Another venue MAPS has been exploring to foster the sharing of information is running outreach tables at music festivals and conferences. Tables help to support MAPS financially by bringing in donations for books, clothing, and memberships. They also serve to educate people–many of whom have firsthand experience with psychedelics – with informational brochures, Bulletins, and a miniature psychedelic library. Like the information shared on our social networking sites, the information given at the table functions as an incredible contextual reference point for attendees of these events to think of as they go about their weekend. Nothing is better than when someone comes up to the booth that believes LSD stays in your spinal cord for 10 years (false), and walks away having learned about MAPS’ study testing the efficacy of LSD-assisted psychotherapy to alleviate anxiety and depression associated with life-threatening illness (true). Replacing outlandish rumors with facts is something all of us can do to reduce negative stigmas around psychedelics. You don’t even need to be tabling at an event for MAPS to do it!
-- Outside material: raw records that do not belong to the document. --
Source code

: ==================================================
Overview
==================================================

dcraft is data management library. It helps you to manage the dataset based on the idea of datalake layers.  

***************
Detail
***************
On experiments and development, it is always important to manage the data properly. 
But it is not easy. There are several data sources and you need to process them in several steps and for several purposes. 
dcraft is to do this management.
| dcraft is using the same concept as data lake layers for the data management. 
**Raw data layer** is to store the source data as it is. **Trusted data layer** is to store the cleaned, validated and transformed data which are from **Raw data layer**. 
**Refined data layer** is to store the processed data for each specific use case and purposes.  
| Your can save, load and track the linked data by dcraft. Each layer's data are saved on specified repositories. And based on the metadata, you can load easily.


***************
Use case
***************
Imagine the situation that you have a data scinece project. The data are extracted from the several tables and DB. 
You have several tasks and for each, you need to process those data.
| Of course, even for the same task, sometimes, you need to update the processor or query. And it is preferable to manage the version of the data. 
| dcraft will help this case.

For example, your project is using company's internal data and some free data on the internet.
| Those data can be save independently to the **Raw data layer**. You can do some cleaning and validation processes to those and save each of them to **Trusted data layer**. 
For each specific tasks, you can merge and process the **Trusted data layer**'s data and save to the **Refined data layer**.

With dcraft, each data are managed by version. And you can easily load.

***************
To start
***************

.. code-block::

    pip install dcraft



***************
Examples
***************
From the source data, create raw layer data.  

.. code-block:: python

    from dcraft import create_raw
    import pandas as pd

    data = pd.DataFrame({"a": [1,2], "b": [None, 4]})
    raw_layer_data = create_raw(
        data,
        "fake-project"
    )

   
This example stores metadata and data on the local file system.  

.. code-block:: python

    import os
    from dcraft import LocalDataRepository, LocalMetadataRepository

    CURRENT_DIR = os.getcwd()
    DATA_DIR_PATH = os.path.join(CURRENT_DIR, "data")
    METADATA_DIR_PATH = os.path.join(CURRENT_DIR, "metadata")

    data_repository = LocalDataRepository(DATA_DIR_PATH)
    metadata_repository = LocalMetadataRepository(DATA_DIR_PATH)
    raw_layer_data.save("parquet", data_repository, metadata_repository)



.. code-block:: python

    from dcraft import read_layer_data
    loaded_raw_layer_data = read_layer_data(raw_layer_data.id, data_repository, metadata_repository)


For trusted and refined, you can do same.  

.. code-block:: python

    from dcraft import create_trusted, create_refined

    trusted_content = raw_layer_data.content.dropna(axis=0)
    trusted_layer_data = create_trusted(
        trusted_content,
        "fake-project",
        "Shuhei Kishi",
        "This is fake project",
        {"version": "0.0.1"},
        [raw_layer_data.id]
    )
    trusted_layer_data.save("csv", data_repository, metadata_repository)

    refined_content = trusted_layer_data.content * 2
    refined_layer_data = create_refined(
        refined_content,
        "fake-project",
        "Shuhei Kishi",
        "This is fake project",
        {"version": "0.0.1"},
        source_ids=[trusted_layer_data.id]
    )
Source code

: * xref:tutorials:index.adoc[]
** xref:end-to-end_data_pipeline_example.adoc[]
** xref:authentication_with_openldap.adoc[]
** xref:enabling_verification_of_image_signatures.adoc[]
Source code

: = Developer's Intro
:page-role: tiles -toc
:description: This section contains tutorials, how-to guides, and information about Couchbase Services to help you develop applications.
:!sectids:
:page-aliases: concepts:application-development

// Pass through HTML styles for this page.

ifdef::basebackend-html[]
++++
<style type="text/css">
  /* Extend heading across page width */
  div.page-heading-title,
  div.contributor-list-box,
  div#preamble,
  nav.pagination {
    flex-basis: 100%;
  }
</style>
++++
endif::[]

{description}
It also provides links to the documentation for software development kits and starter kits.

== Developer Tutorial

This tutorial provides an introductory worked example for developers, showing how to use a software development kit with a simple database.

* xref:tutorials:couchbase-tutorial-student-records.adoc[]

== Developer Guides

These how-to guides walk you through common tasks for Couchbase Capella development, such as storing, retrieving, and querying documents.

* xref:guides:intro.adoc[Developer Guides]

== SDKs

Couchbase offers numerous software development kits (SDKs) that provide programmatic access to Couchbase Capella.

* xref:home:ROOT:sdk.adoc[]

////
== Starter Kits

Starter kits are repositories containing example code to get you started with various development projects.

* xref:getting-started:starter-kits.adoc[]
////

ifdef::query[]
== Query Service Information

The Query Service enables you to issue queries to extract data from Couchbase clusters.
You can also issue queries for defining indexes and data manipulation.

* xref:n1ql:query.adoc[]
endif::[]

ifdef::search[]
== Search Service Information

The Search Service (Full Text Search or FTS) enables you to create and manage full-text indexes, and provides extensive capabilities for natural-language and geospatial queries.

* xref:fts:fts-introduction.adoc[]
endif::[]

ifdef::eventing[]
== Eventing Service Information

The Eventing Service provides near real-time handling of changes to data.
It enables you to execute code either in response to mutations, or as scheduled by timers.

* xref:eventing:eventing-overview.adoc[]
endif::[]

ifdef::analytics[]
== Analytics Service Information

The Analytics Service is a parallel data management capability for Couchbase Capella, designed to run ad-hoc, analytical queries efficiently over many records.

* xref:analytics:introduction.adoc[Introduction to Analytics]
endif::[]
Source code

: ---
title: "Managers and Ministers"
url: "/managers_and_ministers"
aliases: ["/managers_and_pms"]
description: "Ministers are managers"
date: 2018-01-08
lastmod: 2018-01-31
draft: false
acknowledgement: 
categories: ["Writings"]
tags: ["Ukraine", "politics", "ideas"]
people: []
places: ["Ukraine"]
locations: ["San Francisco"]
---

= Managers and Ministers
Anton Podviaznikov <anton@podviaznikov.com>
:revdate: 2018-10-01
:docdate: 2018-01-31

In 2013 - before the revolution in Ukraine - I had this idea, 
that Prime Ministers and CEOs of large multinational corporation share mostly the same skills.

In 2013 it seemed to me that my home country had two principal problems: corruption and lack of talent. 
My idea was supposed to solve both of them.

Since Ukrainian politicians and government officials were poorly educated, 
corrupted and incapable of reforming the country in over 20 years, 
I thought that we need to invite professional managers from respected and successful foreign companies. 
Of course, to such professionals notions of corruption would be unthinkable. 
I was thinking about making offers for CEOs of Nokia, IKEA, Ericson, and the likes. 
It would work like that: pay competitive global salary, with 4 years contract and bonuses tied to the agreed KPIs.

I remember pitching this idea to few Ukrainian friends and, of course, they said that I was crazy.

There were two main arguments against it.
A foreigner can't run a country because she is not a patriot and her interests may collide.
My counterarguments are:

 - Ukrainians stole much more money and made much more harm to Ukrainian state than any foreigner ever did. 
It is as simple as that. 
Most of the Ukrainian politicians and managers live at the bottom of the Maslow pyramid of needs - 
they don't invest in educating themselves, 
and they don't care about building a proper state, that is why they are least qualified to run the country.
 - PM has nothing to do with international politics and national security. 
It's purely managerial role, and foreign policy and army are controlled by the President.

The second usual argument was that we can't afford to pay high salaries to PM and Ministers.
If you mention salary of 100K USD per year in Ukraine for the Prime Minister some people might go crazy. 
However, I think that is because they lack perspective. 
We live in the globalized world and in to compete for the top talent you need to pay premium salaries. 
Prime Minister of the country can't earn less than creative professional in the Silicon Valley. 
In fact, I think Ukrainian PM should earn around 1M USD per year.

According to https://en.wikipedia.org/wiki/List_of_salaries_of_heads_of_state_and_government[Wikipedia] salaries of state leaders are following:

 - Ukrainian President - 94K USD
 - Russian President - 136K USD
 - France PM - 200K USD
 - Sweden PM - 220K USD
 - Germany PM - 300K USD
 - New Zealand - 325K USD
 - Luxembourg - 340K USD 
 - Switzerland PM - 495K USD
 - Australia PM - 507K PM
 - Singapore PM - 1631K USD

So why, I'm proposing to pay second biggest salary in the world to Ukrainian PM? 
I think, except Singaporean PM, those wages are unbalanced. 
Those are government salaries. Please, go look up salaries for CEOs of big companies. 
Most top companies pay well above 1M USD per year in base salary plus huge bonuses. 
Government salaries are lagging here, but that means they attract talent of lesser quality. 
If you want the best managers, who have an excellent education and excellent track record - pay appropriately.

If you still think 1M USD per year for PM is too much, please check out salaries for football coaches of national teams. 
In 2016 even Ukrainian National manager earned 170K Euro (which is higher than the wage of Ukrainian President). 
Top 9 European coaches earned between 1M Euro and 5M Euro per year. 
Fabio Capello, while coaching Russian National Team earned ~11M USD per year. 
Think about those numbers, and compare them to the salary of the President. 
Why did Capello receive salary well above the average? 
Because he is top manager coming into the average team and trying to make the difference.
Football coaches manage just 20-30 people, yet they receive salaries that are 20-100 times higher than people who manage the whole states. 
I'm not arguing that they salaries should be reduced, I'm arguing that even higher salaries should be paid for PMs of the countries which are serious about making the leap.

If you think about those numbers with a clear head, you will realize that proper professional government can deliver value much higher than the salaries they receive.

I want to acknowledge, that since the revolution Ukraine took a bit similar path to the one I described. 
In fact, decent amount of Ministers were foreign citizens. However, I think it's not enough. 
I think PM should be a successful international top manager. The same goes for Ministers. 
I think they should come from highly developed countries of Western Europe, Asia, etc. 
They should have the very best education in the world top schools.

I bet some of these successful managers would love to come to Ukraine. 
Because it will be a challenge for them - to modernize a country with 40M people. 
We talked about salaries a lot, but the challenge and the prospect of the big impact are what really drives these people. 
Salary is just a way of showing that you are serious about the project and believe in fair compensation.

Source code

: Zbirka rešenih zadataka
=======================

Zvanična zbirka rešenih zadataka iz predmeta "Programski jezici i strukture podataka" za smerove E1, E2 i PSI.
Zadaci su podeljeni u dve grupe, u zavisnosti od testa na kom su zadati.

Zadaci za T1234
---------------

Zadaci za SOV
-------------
I encourage you to “know your source” in the realm of information dealing. In doing so, you might even get the opportunity to become a credible source of information yourself. So next time someone tells you that Ecstasy “puts holes in your brain,” what can you do? Try referring them to Peter Jennings’ “Ecstasy Rising” (available in MAPS’ online store), which refutes the fraudulent Ricaurte research this rumor is based upon.

Even if you don’t go and sign up for a Twitter account when you put this Bulletin down, or I never run into you from the other side of a MAPS table, I hope to have left you with some inspiration to have these conversations in your day-today life. You can help pave the way for MDMA, LSD, and other psychedelics to be made into prescription medicines to be used safely, legally, and therapeutically – by sharing this Bulletin with a friend or family member today. Thanks for reading this… Now get out there and pass the information along!